The specimen arrived through ordinary channels: a screenshot deposited upon Reddit, in the bestiary maintained for such purposes, where it was held up not for analysis but for the pleasure of common derision. We make no such pleasure our business. We attend to the specimen because it is, in its small way, instructive.

Permit me to describe what is shown. A portrait—in the loose sense of that word—occupies the upper portion of the post: a man, or the suggestion of a man, of the sort the diffusion models have begun to produce in such quantity that one feels, looking at them, the slight vertigo one feels upon entering a wax museum after a long walk. The texture is uniform where texture ought to vary; the symmetry is the symmetry of a thing that has not lived. Behind him, what one may charitably call a bookshelf bears the customary lettering—Latinate gibberish, the spines confused as to which direction is up, the titles dissolving into the illegible run-on that is the model's confession of its own illiteracy. The caption, set in corporate sans-serif, charges the publisher with having permitted certain solecisms to enter the printed text of a debut novelist's first book.

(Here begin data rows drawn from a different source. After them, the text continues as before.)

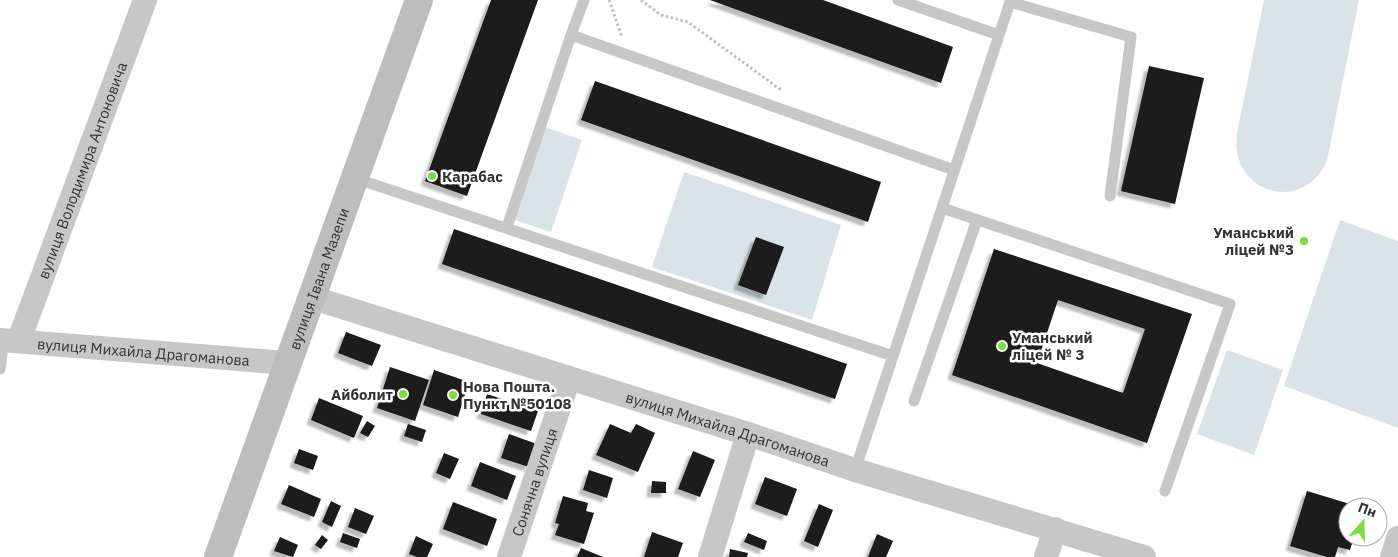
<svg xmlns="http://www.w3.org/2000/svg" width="1398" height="557" font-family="'IBM Plex Sans',sans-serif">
	<defs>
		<filter id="shadow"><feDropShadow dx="-4.5" dy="4.5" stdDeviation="1" flood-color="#0004"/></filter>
	</defs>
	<rect width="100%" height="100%" fill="#fff"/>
	<path fill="#d8e4e6" d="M 1264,0 L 1359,0 L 1327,161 C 1302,216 1228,192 1237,133 Z
		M 542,126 L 582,140 L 551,232 L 512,219 Z
		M 684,172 L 841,225 L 812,320 L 652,267 Z
		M 1340,220 L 1398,241 L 1398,428 L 1284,386 Z
		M 1227,350 L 1283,370 L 1254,455 L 1197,434 Z"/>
	<path fill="#1a1a1a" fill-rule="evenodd" filter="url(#shadow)" d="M 491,0 L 538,0 L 467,196 L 425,181 Z
		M 710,0 L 823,0 L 953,47 L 941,83 Z
		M 1149,66 L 1204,78 L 1175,204 L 1121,191 Z
		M 595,81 L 881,182 L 868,222 L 581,120 Z
		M 454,229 L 847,364 L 835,399 L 442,264 Z
		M 756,237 L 784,247 L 766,295 L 738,285 Z
		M 994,249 L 1192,314 L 1147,443 L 952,375 ZM 1058,300 L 1145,329 L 1123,393 L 1037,363 Z
		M 346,332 L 381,345 L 372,366 L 338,353 Z
		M 390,367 L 429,380 L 415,421 L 377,408 Z
		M 434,370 L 469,382 L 458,417 L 423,405 Z
		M 487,394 L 538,411 L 531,431 L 481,414 Z
		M 319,398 L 363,416 L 354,438 L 311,420 Z
		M 367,421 L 375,426 L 368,437 L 360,433 Z
		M 408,424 L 426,430 L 422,442 L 404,436 Z
		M 610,424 L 631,433 L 636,424 L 655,433 L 638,472 L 596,455 Z
		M 509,434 L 537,444 L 529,467 L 501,458 Z
		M 299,449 L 318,456 L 313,470 L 294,463 Z
		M 693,451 L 715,460 L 700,497 L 678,489 Z
		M 444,453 L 459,459 L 450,479 L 436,473 Z
		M 480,462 L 516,476 L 507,500 L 471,486 Z
		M 589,470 L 613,478 L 607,498 L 583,490 Z
		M 765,477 L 797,489 L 787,516 L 755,504 Z
		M 652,481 L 666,482 L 666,493 L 651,493 Z
		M 289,485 L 321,499 L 314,517 L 281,504 Z
		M 1307,491 L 1350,504 L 1343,529 L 1348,531 L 1348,537 L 1354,537 L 1350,550 L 1338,547 L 1335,557 L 1327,557 L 1290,546 Z
		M 563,496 L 588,503 L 586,511 L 594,513 L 584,544 L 555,535 L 559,524 L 555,523 Z
		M 331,501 L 341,506 L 332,527 L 322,522 Z
		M 453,502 L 497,519 L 487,546 L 443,529 Z
		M 819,504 L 833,510 L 818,547 L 804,541 Z
		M 355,508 L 374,516 L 366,534 L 348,527 Z
		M 652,532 L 683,543 L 678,557 L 644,557 Z
		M 343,533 L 360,539 L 357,548 L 340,542 Z
		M 748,533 L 767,541 L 764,550 L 744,542 Z
		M 877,534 L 893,541 L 886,557 L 868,557 Z
		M 322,535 L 328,540 L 321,549 L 315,545 Z
		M 416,536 L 433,544 L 427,557 L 417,557 L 409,554 Z
		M 280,537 L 298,545 L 293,557 L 274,551 Z
		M 581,548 L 603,557 L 577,557 Z
		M 730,549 L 748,553 L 747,557 L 729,557 Z"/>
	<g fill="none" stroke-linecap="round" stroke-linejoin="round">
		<path stroke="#c0c0c0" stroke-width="3" stroke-dasharray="2.5 2.5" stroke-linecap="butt" d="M 609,0 L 622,37
			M 641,0 L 661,15 L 688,22 L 781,90"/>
		<path stroke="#c7c7c7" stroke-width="11" d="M 898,0 L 999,35
			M 571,35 L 584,0
			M 354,178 L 893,356 L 1010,2 L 1131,37 L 1110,196
			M 942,208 L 1230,304 L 1165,491
			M 507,227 L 571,35 L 954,170
			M 0,369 L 4,340
			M 914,401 L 977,220
			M 855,470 L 893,356"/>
		<g stroke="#c7c7c7" stroke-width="24">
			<path id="s1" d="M 310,297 L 748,434 L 855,470 L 1144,557"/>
			<path id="s2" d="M 0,340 L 287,363"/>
			<path id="s3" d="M 19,340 L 145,0"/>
			<path id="s4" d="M 509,557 L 569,378"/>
			<path d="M 710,557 L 748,434"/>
			<path d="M 1046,557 L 1055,529"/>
			<path d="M 1392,557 L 1398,538"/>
		</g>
		<path stroke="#bdbdbd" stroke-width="28" id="s5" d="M 218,557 L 419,0"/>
	</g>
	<g fill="#7edc42" stroke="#fff" stroke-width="2">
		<circle cx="432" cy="176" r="5"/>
		<circle cx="1304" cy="241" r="5"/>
		<circle cx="1002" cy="346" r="5"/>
		<circle cx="403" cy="394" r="5"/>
		<circle cx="453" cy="395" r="5"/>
	</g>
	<g text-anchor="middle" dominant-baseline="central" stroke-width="5" stroke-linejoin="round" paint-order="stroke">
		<g font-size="15" fill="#333" stroke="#fff">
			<text stroke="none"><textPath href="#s3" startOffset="181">вулиця Володимира Антоновича</textPath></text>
			<text stroke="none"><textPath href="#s5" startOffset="296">вулиця Івана Мазепи</textPath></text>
			<text stroke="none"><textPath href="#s2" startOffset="144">вулиця Михайла Драгоманова</textPath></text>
			<text stroke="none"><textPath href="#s1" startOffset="438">вулиця Михайла Драгоманова</textPath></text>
			<text stroke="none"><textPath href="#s4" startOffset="79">Сонячна вулиця</textPath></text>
		</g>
		<g font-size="15" font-weight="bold" fill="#333" stroke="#fff" text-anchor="start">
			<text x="442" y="176">Карабас</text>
			<text x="1294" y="232" text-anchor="end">Уманський<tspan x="1294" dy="17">ліцей №3</tspan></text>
			<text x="1012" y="337">Уманський<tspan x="1012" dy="17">ліцей № 3</tspan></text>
			<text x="463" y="386">Нова Пошта.<tspan x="463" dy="17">Пункт №50108</tspan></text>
			<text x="393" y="394" text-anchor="end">Айболит</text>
		</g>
	</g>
	<g transform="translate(1363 522) rotate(20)"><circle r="24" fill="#ffffff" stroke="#adadad"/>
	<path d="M0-4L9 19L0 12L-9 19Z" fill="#7edc42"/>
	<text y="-8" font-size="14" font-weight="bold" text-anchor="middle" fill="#333333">Пн</text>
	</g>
</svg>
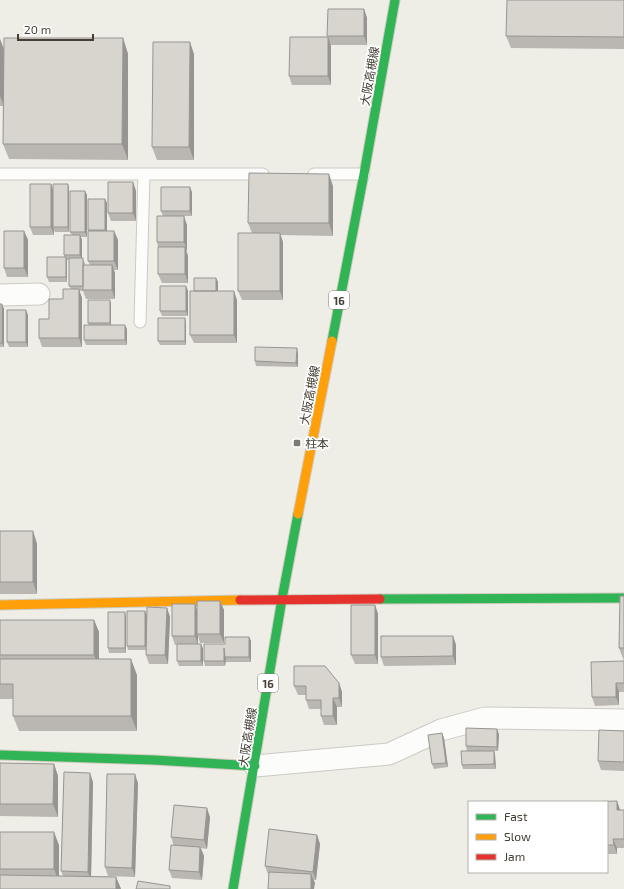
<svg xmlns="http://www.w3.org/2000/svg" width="624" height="889" font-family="'Exo 2','Noto Sans JP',sans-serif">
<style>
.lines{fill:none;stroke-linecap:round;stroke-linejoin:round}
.lane-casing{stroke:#cccac4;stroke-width:13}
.street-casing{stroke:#cccac4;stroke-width:23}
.fast-casing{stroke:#cecabd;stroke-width:11}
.slow-casing{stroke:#cecabd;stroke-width:11}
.jam-casing{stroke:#cecabd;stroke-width:11}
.lane{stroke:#fcfcfb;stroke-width:11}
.street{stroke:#fcfcfb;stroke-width:21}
.fast{stroke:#30b455;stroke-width:9}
.slow{stroke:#ff9f0a;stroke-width:9}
.jam{stroke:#e5322d;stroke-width:9}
.wall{fill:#bab7b2}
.shaded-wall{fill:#979591}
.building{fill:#d8d5cf;stroke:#979591}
.poi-dot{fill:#807b72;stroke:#fff;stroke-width:1.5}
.labels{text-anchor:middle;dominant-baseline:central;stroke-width:3.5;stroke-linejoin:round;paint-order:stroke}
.shield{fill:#fff;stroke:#7c7870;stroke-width:1}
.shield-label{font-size:11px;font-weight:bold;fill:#443e33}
.street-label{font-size:12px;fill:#443e33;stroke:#fff}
.poi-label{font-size:12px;fill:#443e33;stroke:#fff;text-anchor:start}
</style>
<rect width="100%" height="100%" fill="#eeede6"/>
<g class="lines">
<defs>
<path id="lane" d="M1,174H263
M314,174H364
M140,322L144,174"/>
<path id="street" d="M0,295L39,294
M255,766L389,754L441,730L485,718L624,720"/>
<path id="fast" d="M332,341L364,174L395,0
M380,599L624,598
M0,755L154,760L255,766
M233,889L282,599L298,514"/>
<path id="slow" d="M298,514L332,341
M0,605L240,600"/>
<path id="jam" d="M240,600L380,599"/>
</defs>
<use href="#lane" class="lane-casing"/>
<use href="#street" class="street-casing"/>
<use href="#fast" class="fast-casing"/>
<use href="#slow" class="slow-casing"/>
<use href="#jam" class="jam-casing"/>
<use href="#lane" class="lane"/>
<use href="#street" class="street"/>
<use href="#fast" class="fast"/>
<use href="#slow" class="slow"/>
<use href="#jam" class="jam"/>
</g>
<path class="wall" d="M624,0V49L511,48L506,36Z
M364,9L367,18V45H331V85H292L289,76L328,37L327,36Z
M123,38L128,54V160L9,159L3,144V106H0V39L4,49Z
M194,54V160H157L152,147Z
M133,182L136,191V221H111L108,213Z
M51,184L53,190L68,184L69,189V232H55L54,230V235H33L30,227Z
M333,186V236L280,235L283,242V300H242L238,291L252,233L248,223Z
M85,191L87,195V237H81L82,240V258L85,263V265H90L88,261V230L105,199L107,203V231H114L118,240V270H114L115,273V299H86L83,291H79L82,298V347H42L39,338L49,319L63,299L71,289L69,286V260H67V282H49L47,277L64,257V255L72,235L70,232Z
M192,192V216H163L161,211Z
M187,225V251H186L188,256V283H162L158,274V247L157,242Z
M24,231L28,240V277H7L4,268Z
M216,278L218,282V291L237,300V343H194L190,335L194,291Z
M186,286L188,291V316H162L160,311Z
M110,300L111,304V325L127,329V345H86L84,340L89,325L88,323Z
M0,304L4,309V347H0Z
M28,315V347H9L7,342Z
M185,318L186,323V345H160L158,341Z
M298,353V367L256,366L255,361Z
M0,531H33L37,544V594H0Z
M624,596V661L619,648Z
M220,601L224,610V643H200L198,636V644H201L203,649V666H179L177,661V645H175L172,636L195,604L197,611Z
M375,605L378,614V664H355L351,655Z
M167,608L170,617L168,664H149L146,655V650H128L127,646L145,611L147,615Z
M126,617V653H109L108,648Z
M0,620H94L99,632V659L137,675V731H19L13,716V699H0Z
M453,636L456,645V665L384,666L381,657Z
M249,637L251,641V662H226V659L225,666H205L204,661Z
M624,661V692H619V705L595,706L592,697Z
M339,683L342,692V707H337V725H324L321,716V709H309L306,700V695H298L294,686Z
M624,731V771L601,770L598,761Z
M442,733L444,738L448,767L434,769L432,764Z
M499,734L498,751H494L495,755L496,769H463L462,765L478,751H467L466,746Z
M0,763L54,764L58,776V817L0,816Z
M93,782L91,876L116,877L121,889H0V832L59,845V876H63L61,871Z
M138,783L135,877L108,876L105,867Z
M617,801L620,810H624V848H617V854H607V802Z
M210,817L207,849L201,848L204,856L202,880L172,878L169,870L174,846L171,837Z
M317,835L320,844L316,880H313L315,883L268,874L265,866Z"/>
<path class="shaded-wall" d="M364,9L367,18V45L364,36Z
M328,37L331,46V85L328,76Z
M123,38L128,54V160L122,144Z
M0,39L4,50V106L0,96Z
M190,42L194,54V160L189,147Z
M329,174L333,186V236L329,223Z
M133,182L136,191V221L133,213Z
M51,184L54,193L53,227L54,230V235L51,227Z
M68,184L69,189V232L68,227Z
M190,187L192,192V216L190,211Z
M85,191L87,195V237L85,232Z
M105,199L107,203V234L105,230Z
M184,216L187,225V251L184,242Z
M24,231L28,240V277L24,268Z
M114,231L118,240V270L114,261Z
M280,233L283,242V300L280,291Z
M80,235L82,240V260L80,255Z
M185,247L188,256V283L185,274Z
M66,257L67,261V282L66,277Z
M112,265L115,273V299L112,290Z
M216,278L218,282V298L216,293Z
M186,286L188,291V316L186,311Z
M79,289L82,298V347L79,338Z
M234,291L237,300V343L234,335Z
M110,300L111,304V327L110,323Z
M2,304L4,309V347L2,343Z
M26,310L28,315V347L26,342Z
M185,318L186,323V345L185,341Z
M125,325L127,329V345L125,340Z
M297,348L298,353V367L296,363Z
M33,531L37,544V594L33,582Z
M220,601L224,610V643L220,634Z
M195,604L198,613L197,634L198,636V645L195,636Z
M375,605L378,614V664L375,655Z
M167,608L170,617L168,664L165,655Z
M145,611L147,615V650L145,646Z
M125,612L126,617V653L125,648Z
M94,620L99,632V667L94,655Z
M453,636L456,645V665L453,656Z
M249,637L251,641V662L249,657Z
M201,644L203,649V666L201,661Z
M224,648L226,659L225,666L224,661Z
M131,659L137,675V731L131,716Z
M339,683L342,692V707L339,698Z
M616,683L619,692V705L616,697Z
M333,698L337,707V725L333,716Z
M497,729L499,734L498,751L497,747Z
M442,733L444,738L448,767L446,763Z
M494,751L495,755L496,769L494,764Z
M54,764L58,776V817L53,804Z
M90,773L93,782L91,881L88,872Z
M135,774L138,783L135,877L132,868Z
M617,801L620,810H617Z
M207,808L210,817L207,849L204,840Z
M54,832L59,845V882L54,869Z
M317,835L320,844L316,880L313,872Z
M613,839L617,848V854L614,845Z
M200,847L204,856L202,880L199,872Z
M311,874L315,883L314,889H311Z
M116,877L121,889H116Z"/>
<path class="building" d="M507,0H624V37L506,36Z
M328,9H364V36H327Z
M290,37H328V76H289Z
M4,38H123L122,144H3Z
M153,42H190L189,147H152Z
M249,173L329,174V223H248Z
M108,182H133V213H108Z
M30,184H51V227H30Z
M53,184H68V227H53Z
M161,187H190V211H161Z
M70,191H85V232H70Z
M88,199H105V230H88Z
M157,216H184V242H157Z
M4,231H24V268H4Z
M88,231H114V261H88Z
M238,233H280V291H238Z
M64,235H80V255H64Z
M158,247H185V274H158Z
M47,257H66V277H47Z
M69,258H83V286H69Z
M83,265H112V290H83Z
M194,278H216V291H194Z
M160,286H186V311H160Z
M63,289H79V338H39V319H49V299H63Z
M190,291H234V335H190Z
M88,300H110V323H88Z
M0,304H2V343H0Z
M7,310H26V342H7Z
M158,318H185V341H158Z
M84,325H125V340H84Z
M255,347L297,348L296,363L255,361Z
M0,531H33V582H0Z
M620,596H624V648H619Z
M197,601H220V634H197Z
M172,604H195V636H172Z
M351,605H375V655H351Z
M147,607L167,608L165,655H146Z
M127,611H145V646H127Z
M108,612H125V648H108Z
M0,620H94V655H0Z
M381,636H453V656L381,657Z
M225,637H249V657H225L224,648V661H204V644H225Z
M177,644H201V661H177Z
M0,659H131V716H13V684H0Z
M624,661V683H616V697H592L591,662Z
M294,666H325L339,683V698H333V716H321V700H306V686H294Z
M466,728L497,729V747L466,746Z
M599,730L624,731V762L598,761Z
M442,733L446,763L432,764L428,735Z
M461,751H494V764L462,765Z
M0,763L54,764L53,804H0Z
M64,772L90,773L88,872L61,871Z
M107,774H135L132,868L105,867Z
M617,801V810H624V839H613L614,845H607V802H581Z
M174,805L207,808L204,840L171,837Z
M269,829L317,835L313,872L265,866Z
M0,832H54V869H0Z
M171,845L200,847L199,872L169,870Z
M269,872L311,874V889H268Z
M0,875L116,877V889H0Z
M138,881L170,886V889H136Z"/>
<rect class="poi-dot" x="293" y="439" width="8" height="8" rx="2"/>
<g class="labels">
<g class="shield">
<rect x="329" y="291" width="20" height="18" rx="3"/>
<rect x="258" y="674" width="20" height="18" rx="3"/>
</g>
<g class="shield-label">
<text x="339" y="300">16</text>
<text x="268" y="683">16</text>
</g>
<g class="street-label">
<text transform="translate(369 76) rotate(-80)">大阪高槻線</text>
<text transform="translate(309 395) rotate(-79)">大阪高槻線</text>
<text transform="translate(247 737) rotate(-81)">大阪高槻線</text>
</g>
<g class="poi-label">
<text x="305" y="443">柱本</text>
</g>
</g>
<rect x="468" y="801" width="140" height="72" fill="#ffffff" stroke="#b4b2ad"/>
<rect x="476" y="814" width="20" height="6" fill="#30b455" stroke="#b4b2ad"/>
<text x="504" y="821" font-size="12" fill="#443e33">Fast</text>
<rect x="476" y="834" width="20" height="6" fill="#ff9f0a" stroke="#b4b2ad"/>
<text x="504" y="841" font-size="12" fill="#443e33">Slow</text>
<rect x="476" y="854" width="20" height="6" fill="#e5322d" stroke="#b4b2ad"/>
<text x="504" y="861" font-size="12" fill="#443e33">Jam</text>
<path d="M18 34v6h75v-6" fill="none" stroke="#443e33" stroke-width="2"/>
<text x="24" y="34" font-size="12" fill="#443e33" stroke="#ffffff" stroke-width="3" paint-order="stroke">20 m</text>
</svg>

The novelist, as anyone with the patience to read the book in question would know, intended the solecisms. They are deliberate. They are, in the technical sense, craft.

This is the recursion that gives the specimen its particular beauty, and it deserves to be set down plainly: a production incapable of rendering, on its own surface, the words BOOK or AUTHOR without dissolving into an Aramaic of misplaced ligatures has been deployed to chastise a human writer for offences against the English language which the human writer did not in fact commit. The artefact criticises a craft it cannot achieve, on grounds it does not understand, in the name of a standard it itself fails by every available measure.

One does not wish to be unkind to the gentleman whose name appears beneath the portrait. He may exist. The TEDx credential, whilst no guarantor of literary judgment, is no certain disqualification from it either; men have surprised us before. But the credential is load-bearing in this transaction, and it ought to be examined. "TEDx Speaker," in the LinkedIn register, performs the function once performed by the considerably more demanding designation "scholar": it certifies that one has spoken, before an audience, on a topic, for a duration, with apparent confidence. It does not, and is not designed to, certify that one has read the book.

Here is the thing that is genuinely new, and worth saying. The prior dispensation, in which the unread upbraided the read, required at least a face. The man with the wrong opinion about a novel he had not opened was, at minimum, present; one could imagine him; one could, with a little effort, pity him. The new dispensation supplies the face. It supplies the bookshelf. It supplies, by way of the diffusion model's mute industry, even the suggestion of authority—the spectacles, the half-smile, the carefully unbuttoned collar. What it does not supply, what it has not yet learned to counterfeit, is the reading. The reading remains, for now, a human burden, and a willing one.

The novelist, as of this filing, has not responded. We have written. We expect, given the publishing schedule and the novelist's own sense of proportion, no reply, and we should think less of him if we received one. The specimen is not addressed to him. The specimen is addressed to the algorithm that ranks the post, and to the readers who, having spent some seconds upon the portrait, will move on, persuaded that someone, somewhere, has been corrected.

CUTLINE: Specimen: a machine-generated portrait of a purported chief executive, accompanied by a caption censuring a publisher for permitting grammatical errors in a debut novel. Recovered from LinkedIn, account self-designated "CEO & TEDx Speaker," via r/LinkedInLunatics, November 2025. The volumes shown upon the figure's bookshelf bear titles legible only to the model that produced them.